President’s Message by: Jean Yamamoto
Now that the 2012 campaign and vote are over, the harder part of democracy is ahead of us, that is to hold our elected officials accountable. One surprising bit of information about how Asian American and Pacific Islanders (AAPI) voted in the November election is that 73% voted for Barack Obama, up from 66% in 2008. AAPI are still a relatively small in number, but they have the fastest rate of growth of any racial minority group and the fastest growing immigrant population in America. Not surprising is that among the issues AAPIs care about is immigration and civil rights.
President Obama admitted that passing comprehensive immigration reform eluded his presidency in his first term but that he is confident that this will be accomplished next year.
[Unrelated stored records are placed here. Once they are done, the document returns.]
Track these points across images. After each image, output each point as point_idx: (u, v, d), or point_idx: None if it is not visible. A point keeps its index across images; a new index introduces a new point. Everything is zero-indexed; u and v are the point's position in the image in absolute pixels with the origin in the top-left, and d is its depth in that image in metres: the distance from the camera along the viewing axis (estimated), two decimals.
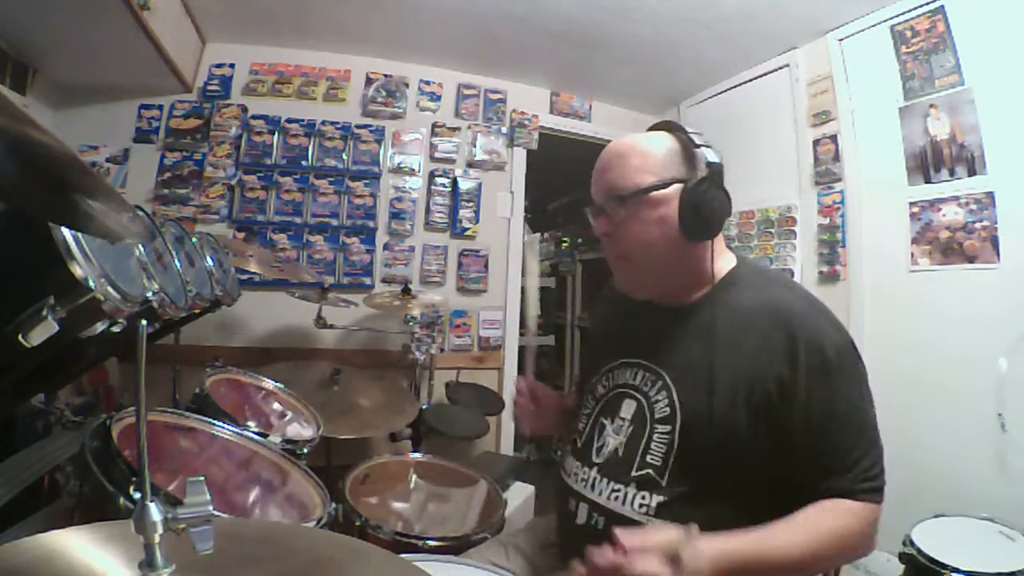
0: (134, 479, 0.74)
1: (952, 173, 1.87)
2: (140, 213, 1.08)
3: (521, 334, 2.99)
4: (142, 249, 0.94)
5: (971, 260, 1.81)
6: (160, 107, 2.58)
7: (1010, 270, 1.72)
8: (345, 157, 2.77)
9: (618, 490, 0.87)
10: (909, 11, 1.99)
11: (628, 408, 0.91)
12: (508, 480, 2.05)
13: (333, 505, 1.07)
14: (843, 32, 2.24)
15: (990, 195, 1.77)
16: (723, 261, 0.93)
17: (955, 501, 1.51)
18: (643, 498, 0.84)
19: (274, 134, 2.69)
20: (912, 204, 1.98)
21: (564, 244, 4.92)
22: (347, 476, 1.37)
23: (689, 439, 0.83)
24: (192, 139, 2.58)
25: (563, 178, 4.35)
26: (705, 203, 0.85)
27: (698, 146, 0.88)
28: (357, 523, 1.23)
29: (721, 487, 0.81)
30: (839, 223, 2.24)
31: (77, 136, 2.43)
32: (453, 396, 2.59)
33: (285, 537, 0.69)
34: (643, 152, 0.89)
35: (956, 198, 1.86)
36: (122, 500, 0.72)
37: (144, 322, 0.50)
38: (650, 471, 0.85)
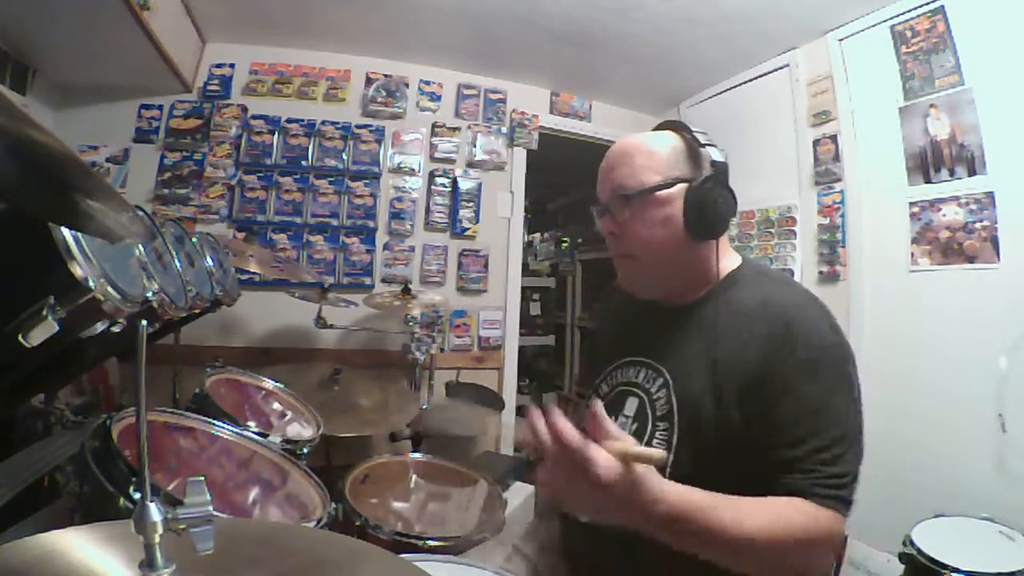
0: (134, 479, 0.74)
1: (952, 173, 1.87)
2: (140, 213, 1.08)
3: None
4: (142, 249, 0.94)
5: (971, 260, 1.81)
6: (160, 107, 2.58)
7: (1010, 270, 1.72)
8: (345, 157, 2.77)
9: None
10: (909, 11, 1.99)
11: (631, 406, 0.92)
12: (508, 480, 2.05)
13: (333, 505, 1.07)
14: (843, 32, 2.24)
15: (990, 195, 1.77)
16: (727, 261, 0.93)
17: (955, 501, 1.51)
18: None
19: (274, 134, 2.69)
20: (912, 204, 1.98)
21: (564, 244, 4.92)
22: (347, 476, 1.37)
23: (687, 436, 0.83)
24: (192, 139, 2.58)
25: (563, 178, 4.36)
26: (709, 202, 0.86)
27: (703, 145, 0.88)
28: (357, 523, 1.23)
29: (724, 484, 0.80)
30: (839, 223, 2.24)
31: (77, 136, 2.43)
32: (453, 396, 2.59)
33: (285, 537, 0.69)
34: (648, 152, 0.90)
35: (956, 198, 1.86)
36: (122, 500, 0.72)
37: (144, 322, 0.50)
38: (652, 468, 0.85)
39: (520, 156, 3.06)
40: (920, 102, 1.96)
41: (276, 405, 1.58)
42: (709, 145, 0.89)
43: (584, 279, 4.62)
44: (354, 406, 1.88)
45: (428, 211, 2.89)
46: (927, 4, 1.94)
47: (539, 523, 1.13)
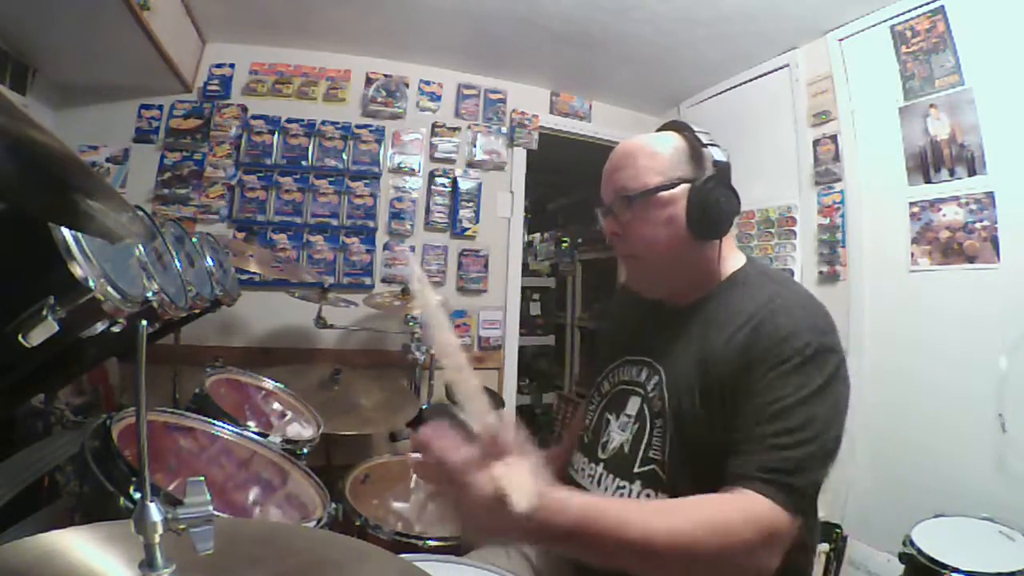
0: (134, 479, 0.74)
1: (952, 173, 1.87)
2: (140, 213, 1.08)
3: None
4: (142, 249, 0.94)
5: (971, 260, 1.81)
6: (160, 107, 2.58)
7: (1010, 270, 1.72)
8: (345, 157, 2.77)
9: (623, 487, 0.87)
10: (909, 11, 1.99)
11: (633, 404, 0.92)
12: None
13: (333, 505, 1.07)
14: (843, 32, 2.24)
15: (990, 195, 1.77)
16: (731, 261, 0.93)
17: (955, 501, 1.51)
18: (647, 496, 0.84)
19: (274, 134, 2.69)
20: (912, 204, 1.98)
21: (564, 244, 4.92)
22: (347, 476, 1.37)
23: (682, 435, 0.83)
24: (192, 139, 2.58)
25: (563, 178, 4.36)
26: (712, 202, 0.86)
27: (705, 145, 0.88)
28: (357, 523, 1.23)
29: (716, 482, 0.80)
30: (839, 223, 2.24)
31: (77, 136, 2.43)
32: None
33: (285, 537, 0.70)
34: (651, 152, 0.90)
35: (956, 198, 1.85)
36: (122, 500, 0.72)
37: (144, 322, 0.50)
38: (654, 467, 0.85)
39: (520, 156, 3.06)
40: (920, 102, 1.96)
41: (276, 405, 1.58)
42: (711, 145, 0.89)
43: (584, 279, 4.62)
44: (354, 406, 1.88)
45: (428, 211, 2.89)
46: (927, 4, 1.94)
47: None
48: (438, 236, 2.91)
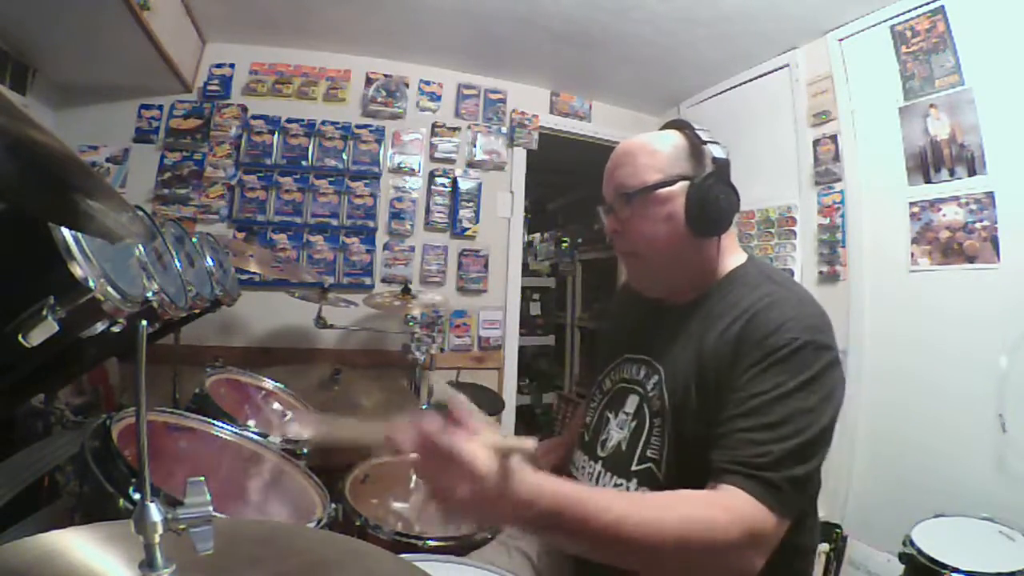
0: (134, 479, 0.74)
1: (952, 173, 1.87)
2: (140, 213, 1.08)
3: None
4: (142, 249, 0.94)
5: (971, 260, 1.81)
6: (160, 107, 2.58)
7: (1010, 270, 1.72)
8: (345, 157, 2.77)
9: (620, 484, 0.87)
10: (909, 11, 1.99)
11: (632, 403, 0.92)
12: None
13: (333, 505, 1.07)
14: (843, 32, 2.24)
15: (990, 195, 1.77)
16: (732, 259, 0.93)
17: (955, 501, 1.51)
18: (644, 493, 0.84)
19: (274, 134, 2.69)
20: (912, 204, 1.98)
21: (564, 244, 4.92)
22: (347, 476, 1.37)
23: (679, 433, 0.83)
24: (192, 139, 2.58)
25: (563, 178, 4.36)
26: (711, 199, 0.86)
27: (705, 143, 0.89)
28: (357, 523, 1.23)
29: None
30: (839, 223, 2.24)
31: (77, 136, 2.43)
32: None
33: (285, 537, 0.69)
34: (650, 150, 0.90)
35: (956, 198, 1.85)
36: (122, 500, 0.72)
37: (144, 322, 0.50)
38: (651, 465, 0.85)
39: (520, 156, 3.06)
40: (920, 102, 1.96)
41: (276, 405, 1.58)
42: (711, 142, 0.89)
43: (584, 279, 4.62)
44: (354, 406, 1.88)
45: (428, 211, 2.89)
46: (927, 4, 1.94)
47: None
48: (438, 236, 2.91)
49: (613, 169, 0.93)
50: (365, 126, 2.80)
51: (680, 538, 0.64)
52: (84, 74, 2.35)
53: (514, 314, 3.06)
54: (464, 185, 2.93)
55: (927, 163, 1.94)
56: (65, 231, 0.64)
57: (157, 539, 0.45)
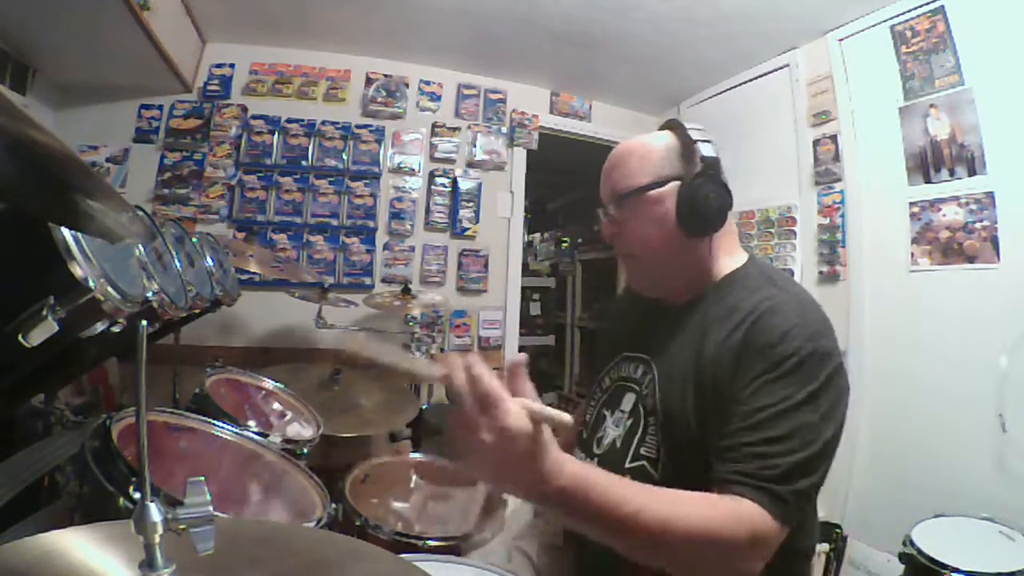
0: (134, 479, 0.74)
1: (952, 173, 1.87)
2: (140, 213, 1.08)
3: None
4: (142, 249, 0.94)
5: (971, 260, 1.81)
6: (160, 107, 2.58)
7: (1010, 270, 1.72)
8: (345, 157, 2.77)
9: None
10: (909, 11, 1.99)
11: (628, 401, 0.92)
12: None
13: (333, 505, 1.07)
14: (843, 32, 2.24)
15: (990, 195, 1.77)
16: (731, 259, 0.92)
17: (955, 501, 1.51)
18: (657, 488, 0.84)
19: (274, 134, 2.69)
20: (912, 204, 1.98)
21: (564, 244, 4.92)
22: (347, 476, 1.37)
23: (674, 432, 0.83)
24: (192, 139, 2.58)
25: (563, 178, 4.37)
26: (701, 198, 0.86)
27: (695, 142, 0.88)
28: (357, 523, 1.23)
29: (705, 483, 0.79)
30: (839, 223, 2.24)
31: (77, 136, 2.43)
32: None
33: (285, 537, 0.69)
34: (642, 153, 0.91)
35: (956, 198, 1.86)
36: (122, 500, 0.72)
37: (144, 322, 0.50)
38: (645, 463, 0.85)
39: (520, 156, 3.06)
40: (920, 102, 1.96)
41: (276, 405, 1.58)
42: (702, 141, 0.89)
43: (584, 279, 4.62)
44: (354, 406, 1.88)
45: (428, 211, 2.89)
46: (927, 4, 1.94)
47: (539, 521, 1.13)
48: (438, 236, 2.91)
49: (608, 172, 0.94)
50: (365, 126, 2.80)
51: (690, 535, 0.65)
52: (84, 74, 2.36)
53: (514, 314, 3.06)
54: (464, 185, 2.93)
55: (927, 163, 1.94)
56: (65, 231, 0.64)
57: (157, 539, 0.45)
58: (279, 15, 2.47)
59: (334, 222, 2.74)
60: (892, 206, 2.04)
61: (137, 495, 0.57)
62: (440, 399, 2.60)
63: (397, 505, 1.39)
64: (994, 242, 1.76)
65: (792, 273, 2.37)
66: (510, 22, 2.42)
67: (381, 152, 2.82)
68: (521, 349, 3.15)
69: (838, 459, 0.78)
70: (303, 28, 2.58)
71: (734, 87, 2.80)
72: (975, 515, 1.43)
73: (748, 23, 2.29)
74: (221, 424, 1.15)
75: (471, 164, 2.97)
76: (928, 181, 1.94)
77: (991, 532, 1.38)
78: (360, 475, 1.42)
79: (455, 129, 2.95)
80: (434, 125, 2.92)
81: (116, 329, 0.77)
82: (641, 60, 2.69)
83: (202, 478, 0.48)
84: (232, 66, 2.68)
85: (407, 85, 2.87)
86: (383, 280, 2.79)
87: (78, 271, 0.64)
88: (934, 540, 1.31)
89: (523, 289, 3.25)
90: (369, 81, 2.82)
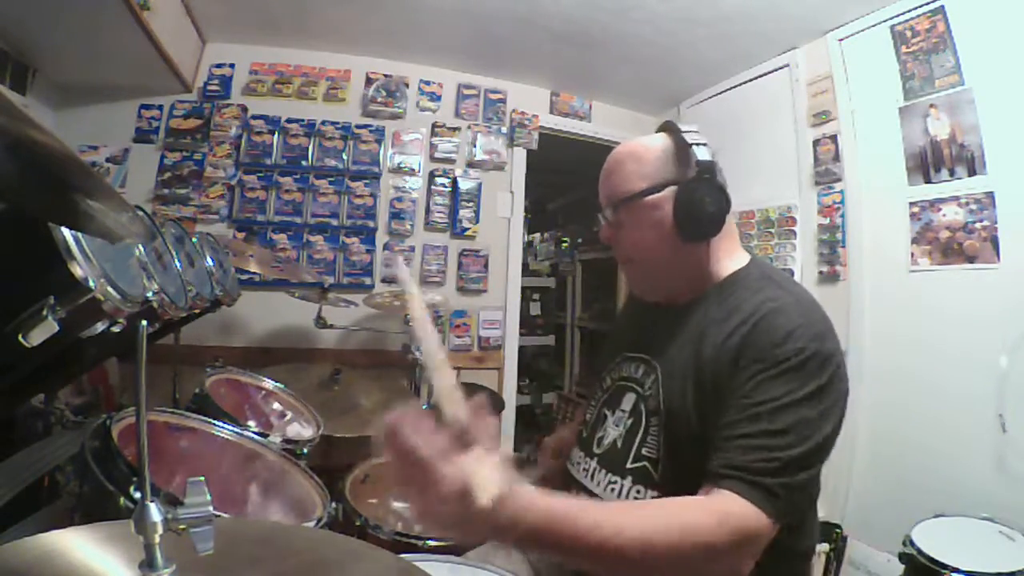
0: (134, 479, 0.74)
1: (952, 173, 1.87)
2: (140, 213, 1.08)
3: None
4: (142, 249, 0.94)
5: (971, 260, 1.81)
6: (160, 107, 2.58)
7: (1010, 270, 1.71)
8: (345, 157, 2.77)
9: (614, 482, 0.87)
10: (909, 11, 1.99)
11: (628, 401, 0.92)
12: None
13: (333, 505, 1.07)
14: (843, 32, 2.24)
15: (990, 195, 1.77)
16: (732, 260, 0.92)
17: (955, 501, 1.51)
18: (638, 492, 0.84)
19: (274, 134, 2.69)
20: (912, 204, 1.98)
21: (564, 244, 4.92)
22: (347, 476, 1.37)
23: (675, 433, 0.83)
24: (192, 139, 2.58)
25: (563, 178, 4.36)
26: (696, 203, 0.85)
27: (691, 145, 0.88)
28: (357, 523, 1.23)
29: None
30: (839, 223, 2.24)
31: (77, 136, 2.43)
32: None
33: (285, 537, 0.70)
34: (638, 157, 0.91)
35: (956, 198, 1.85)
36: (122, 500, 0.72)
37: (144, 322, 0.50)
38: (646, 463, 0.85)
39: (520, 156, 3.06)
40: (920, 102, 1.96)
41: (276, 405, 1.58)
42: (697, 144, 0.88)
43: (584, 279, 4.62)
44: (354, 406, 1.89)
45: (428, 211, 2.89)
46: (927, 4, 1.94)
47: None
48: (438, 236, 2.91)
49: (604, 177, 0.94)
50: (365, 126, 2.80)
51: (671, 548, 0.64)
52: (84, 74, 2.35)
53: (514, 314, 3.06)
54: (464, 185, 2.93)
55: (927, 163, 1.94)
56: (65, 231, 0.64)
57: (157, 539, 0.45)
58: (279, 15, 2.47)
59: (334, 222, 2.74)
60: (892, 206, 2.04)
61: (137, 495, 0.57)
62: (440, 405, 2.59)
63: (397, 505, 1.39)
64: (994, 242, 1.76)
65: (792, 273, 2.37)
66: (510, 22, 2.42)
67: (381, 152, 2.81)
68: (521, 349, 3.16)
69: (838, 459, 0.78)
70: (303, 28, 2.58)
71: (734, 87, 2.80)
72: (975, 515, 1.44)
73: (748, 23, 2.29)
74: (221, 424, 1.15)
75: (471, 164, 2.97)
76: (928, 181, 1.94)
77: (991, 532, 1.38)
78: (360, 475, 1.42)
79: (455, 129, 2.95)
80: (434, 125, 2.92)
81: (116, 329, 0.77)
82: (641, 60, 2.69)
83: (202, 478, 0.48)
84: (232, 66, 2.68)
85: (407, 85, 2.87)
86: (383, 280, 2.78)
87: (78, 271, 0.64)
88: (934, 540, 1.31)
89: (523, 289, 3.24)
90: (369, 81, 2.82)
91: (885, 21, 2.07)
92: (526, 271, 3.80)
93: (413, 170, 2.87)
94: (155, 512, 0.45)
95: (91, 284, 0.66)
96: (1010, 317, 1.66)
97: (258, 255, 2.18)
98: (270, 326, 2.66)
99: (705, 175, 0.86)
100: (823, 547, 1.84)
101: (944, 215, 1.89)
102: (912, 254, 1.97)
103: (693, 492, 0.75)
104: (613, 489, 0.87)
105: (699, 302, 0.90)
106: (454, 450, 0.57)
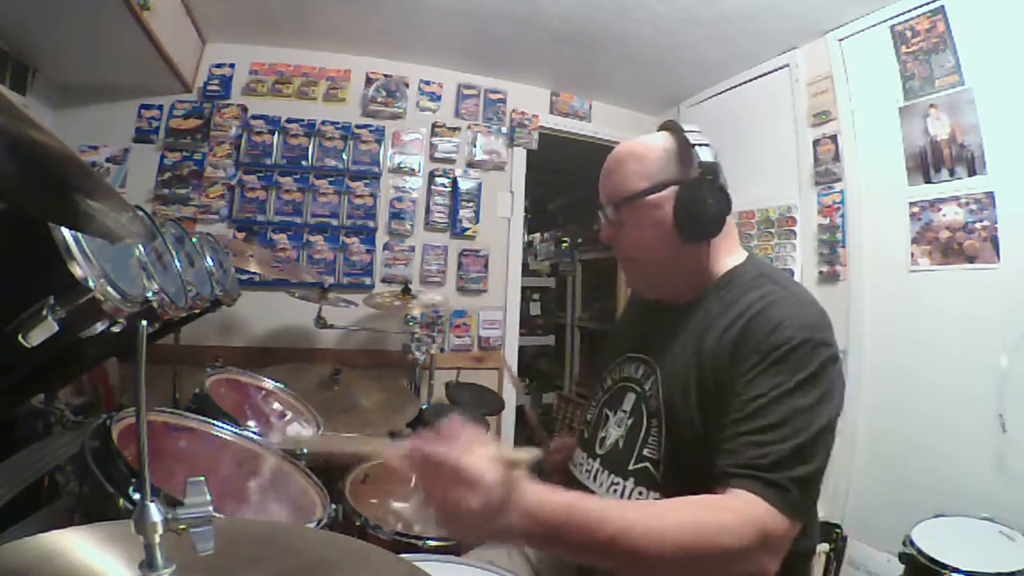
0: (134, 479, 0.74)
1: (952, 173, 1.87)
2: (140, 213, 1.08)
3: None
4: (142, 249, 0.94)
5: (971, 260, 1.81)
6: (160, 107, 2.58)
7: (1010, 270, 1.71)
8: (345, 157, 2.77)
9: (617, 483, 0.87)
10: (909, 11, 1.99)
11: (629, 401, 0.92)
12: None
13: (333, 505, 1.07)
14: (843, 32, 2.24)
15: (990, 195, 1.77)
16: (730, 259, 0.92)
17: (955, 501, 1.51)
18: (640, 494, 0.84)
19: (274, 134, 2.69)
20: (912, 204, 1.98)
21: (564, 244, 4.92)
22: (347, 476, 1.37)
23: (677, 434, 0.83)
24: (192, 139, 2.58)
25: (563, 178, 4.36)
26: (698, 204, 0.85)
27: (693, 145, 0.88)
28: (357, 523, 1.23)
29: (708, 482, 0.78)
30: (839, 223, 2.24)
31: (77, 136, 2.43)
32: (453, 396, 2.59)
33: (285, 537, 0.70)
34: (639, 156, 0.91)
35: (956, 198, 1.85)
36: (122, 500, 0.72)
37: (144, 322, 0.50)
38: (647, 465, 0.85)
39: (520, 156, 3.06)
40: (920, 102, 1.96)
41: (276, 405, 1.58)
42: (700, 145, 0.88)
43: (584, 279, 4.62)
44: (354, 406, 1.89)
45: (428, 211, 2.89)
46: (927, 4, 1.94)
47: None
48: (438, 236, 2.91)
49: (605, 176, 0.94)
50: (365, 126, 2.80)
51: (689, 545, 0.63)
52: (84, 74, 2.35)
53: (514, 314, 3.06)
54: (464, 185, 2.93)
55: (927, 163, 1.94)
56: (65, 231, 0.64)
57: (157, 539, 0.45)
58: (279, 15, 2.47)
59: (334, 222, 2.74)
60: (892, 206, 2.04)
61: (137, 495, 0.57)
62: (440, 399, 2.60)
63: (397, 505, 1.39)
64: (994, 242, 1.76)
65: (792, 273, 2.37)
66: (510, 22, 2.42)
67: (381, 152, 2.81)
68: (521, 349, 3.16)
69: (838, 459, 0.78)
70: (303, 28, 2.58)
71: (734, 87, 2.80)
72: (975, 515, 1.44)
73: (748, 23, 2.29)
74: (221, 424, 1.15)
75: (471, 164, 2.97)
76: (928, 181, 1.94)
77: (991, 532, 1.38)
78: (360, 475, 1.42)
79: (455, 129, 2.95)
80: (434, 125, 2.92)
81: (116, 329, 0.77)
82: (641, 60, 2.69)
83: (202, 478, 0.48)
84: (232, 66, 2.68)
85: (407, 85, 2.87)
86: (383, 280, 2.78)
87: (78, 271, 0.64)
88: (934, 540, 1.31)
89: (523, 289, 3.24)
90: (369, 81, 2.82)
91: (885, 21, 2.07)
92: (526, 271, 3.81)
93: (413, 170, 2.87)
94: (155, 512, 0.45)
95: (91, 284, 0.66)
96: (1010, 317, 1.66)
97: (258, 255, 2.18)
98: (270, 326, 2.66)
99: (708, 176, 0.86)
100: (823, 547, 1.84)
101: (944, 215, 1.89)
102: (912, 254, 1.97)
103: (696, 494, 0.74)
104: (615, 490, 0.87)
105: (699, 301, 0.90)
106: (471, 447, 0.59)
According to White House website on immigration reform, the President’s plan includes:
- Securing our borders
- Holding employers responsible when they undermine American workers and exploit undocumented workers
- Creating a legal immigration system that reflects our values and diverse needs
- Holding people who are here illegally to certain responsibilities
Japanese Americans care about immigration reform because it is our families’ stories, too, not so very long ago. We can take up this fight for others in honor of our ancestors who didn’t have anyone to speak up for them.
It is a sad story of America that although we take pride in the fact that we are a nation of immigrants, there were too many instances of scapegoating, racial profiling, and exclusionary policies aimed at the newcomers. We saw this in the exclusion of Chinese laborers in the 19th century, the incarceration of Japanese Americans in World War II, and the post-9/11 Special Registration Program targeting South Asian and Muslim men. In each of these examples, the government reversed itself: in the 2012 apology by the US House of Representatives for the 1882 Chinese Exclusion Act; in the Civil Liberties Act of 1988 apology and redress for the wartime incarceration of Japanese Americans; and the reversal of the domestic registration program of Muslims , a program that produced zero charges of terrorism.
We are hopeful for bipartisan support for a sensible change to our broken immigration system. Yes, we need to secure our borders and make sure that we keep out those that mean to do us harm but we also need a reasonable pathway for others to enter our country. It is especially important to have a family reunification plan so that people don’t have to wait years or decades to rejoin their family members. It is estimated that there are 1.5 million Asian family members of U.S. citizens and lawful permanent residents who are caught in this backlog.
We need to make sure that all workers are afforded protection under federal and state labor laws to protect against exploitation, intimidation, and dangerous working conditions. There must be legal channels for those who are already here, contributing to our economy, so that they may eventually become citizens. The President’s directive, the Deferred Action for Childhood Arrivals is a good start. The Deferred Action will stop deporting undocumented youth brought to America as children if they meet certain conditions.
Finally, Comprehensive Immigration Reform has to reverse some of the methods utilized by law enforcement and homeland security in the name of immigration enforcement and national security. These tactics include a program called Secure Communities in which individuals who are detained by law enforcement for any reason, even a minor traffic violation, may be turned over to the Immigration and Customs Enforcement for indefinite detention and deportation. The problem with Secure Communities is that it is prone to racial profiling and suspicion and fear of local police that does not help public safety.
We call on our newly elected officials to take up this long overdue work to reform our immigration practices to a more humane system that will provide a pathway to full participation in our country and that recognizes the contributions of all people in our society.
Best wishes to our extended Portland JACL community for a peaceful and prosperous New Year!